A proper latch also means your breasts will drain and you’ll probably hear your baby swallowing. You’ll feel a slight tug at your breast, but there shouldn’t be pain. Always check with a lactation consultant if you’re unsure.
6. Sleepy baby
One of the biggest breastfeeding problems I had with my second child was that she was very sleepy especially the first few days after she was born.
I know some people say never wake a sleeping baby, but breastfed babies need to feed regularly, and besides, she was 4 weeks premature so I wanted to make sure she was gaining weight.
Some things you can try include switching breasts frequently, burping your baby, changing her diaper, holding her upright, taking her out of her swaddle or undressing her, massaging her hands or feet, and talking and singing to her and making eye contact.
7. Nipple confusion
After I had my first child, the lactation consultant in the hospital explained that I shouldn’t introduce a bottle of pumped milk for awhile until breastfeeding was established because it could create nipple confusion and cause her to prefer the bottle over the breast.
I did wait, but within a month or so, my daughter had no problem breastfeeding most of the time and taking a bottle from my husband at night.
My second child was more apprehensive to the bottle so I guess it depends on the baby.
8. Plugged milk ducts
Sometimes when a milk duct becomes clogged, you’ll have a hard lump in your breast.
Just as you would do to treat engorgement, continue with your normal feedings, make sure you’re draining your breasts entirely, massage the area and drink plenty of fluids.
Related: 9 Food Rules for Breastfeeding
9. Inverted or flat nipples
If your nipples are flat or inverted, it can make breastfeeding challenging especially in the first few weeks when your baby’s mouth is very small and he’s still getting used to feedings.
Although a proper latch is when your baby has a large portion of the areola in his mouth, inverted (concave) or flat nipples may make it challenging to get the latch right.
The good news is that it doesn’t mean breastfeeding will be impossible.
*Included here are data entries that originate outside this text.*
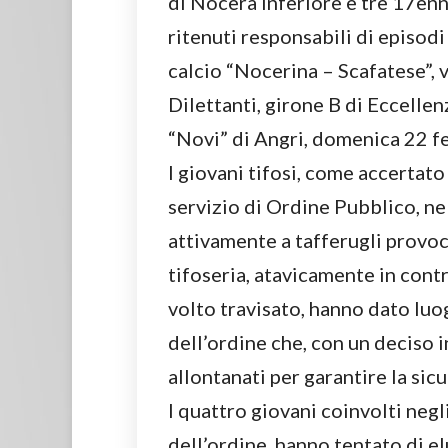
di Nocera Inferiore e tre 17enn
ritenuti responsabili di episodi
calcio “Nocerina – Scafatese”, 
Dilettanti, girone B di Eccelle
“Novi” di Angri, domenica 22 fe
I giovani tifosi, come accertato 
servizio di Ordine Pubblico, ne
attivamente a tafferugli provoc
tifoseria, atavicamente in contra
volto travisato, hanno dato luo
dell’ordine che, con un deciso
allontanati per garantire la sic
I quattro giovani coinvolti negl
dell’ordine, hanno tentato di elu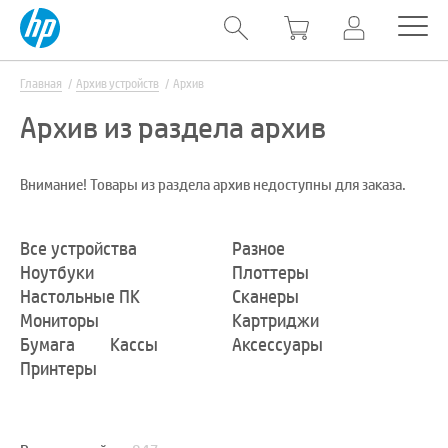
Главная
Архив устройств
Архив
Архив из раздела архив
Внимание! Товары из раздела архив недоступны для заказа.
Все устройства
Разное
Ноутбуки
Плоттеры
Настольные ПК
Сканеры
Мониторы
Картриджи
Бумага
Кассы
Аксессуары
Принтеры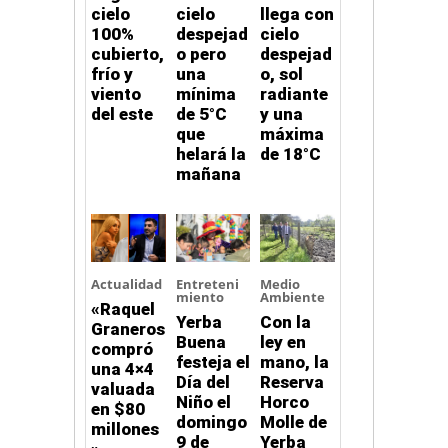
cielo
cielo
llega con
100%
despejad
cielo
cubierto,
o pero
despejad
frío y
una
o, sol
viento
mínima
radiante
del este
de 5°C
y una
que
máxima
helará la
de 18°C
mañana
Actualidad
Entreteni
Medio
miento
Ambiente
«Raquel
Yerba
Con la
Graneros
Buena
ley en
compró
festeja el
mano, la
una 4×4
Día del
Reserva
valuada
Niño el
Horco
en $80
domingo
Molle de
millones
9 de
Yerba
Talk to a lactation consultant about different treatments she recommends, which may include compressing your areola during feedings, using a breast pump before feedings to draw out the nipples, or using breast shells.
When I was breastfeeding, I had a bout of mastitis and I wouldn’t wish it on anybody.
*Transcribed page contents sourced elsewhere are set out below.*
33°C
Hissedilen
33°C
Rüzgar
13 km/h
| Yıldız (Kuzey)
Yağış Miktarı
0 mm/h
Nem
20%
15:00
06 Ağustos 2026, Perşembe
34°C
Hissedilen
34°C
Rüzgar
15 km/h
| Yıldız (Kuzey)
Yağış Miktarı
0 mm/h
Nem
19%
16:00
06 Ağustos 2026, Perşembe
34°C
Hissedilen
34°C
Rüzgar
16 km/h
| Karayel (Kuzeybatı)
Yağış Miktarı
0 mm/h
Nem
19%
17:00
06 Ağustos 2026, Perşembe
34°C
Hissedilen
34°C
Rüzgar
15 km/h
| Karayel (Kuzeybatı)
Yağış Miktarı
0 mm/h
Not only did I have a large lump in my breast, but I felt like someone ran over me with a Mack truck.
Mastitis is an inflammation of the breast tissue that can cause redness, tenderness, or firmness around the breast as well as fever, fatigue and malaise.
Between 2 and 10 percent of breastfeeding moms are affected and mastitis may or may not be accompanied by a bacterial infection.
The condition usually happens when a milk duct becomes blocked from engorgement, but it can also happen from wearing a tight bra or clothing.
To clear mastitis, make sure you fully empty your breasts when you breastfeed or pump. If you have pain, applying heat to the area can also help with let down.
Your doctor may also prescribe antibiotics if the symptoms have been present for 12 to 24 hours or if you’re feeling ill.
It’s important to get plenty of rest, eat healthy and drink plenty of water.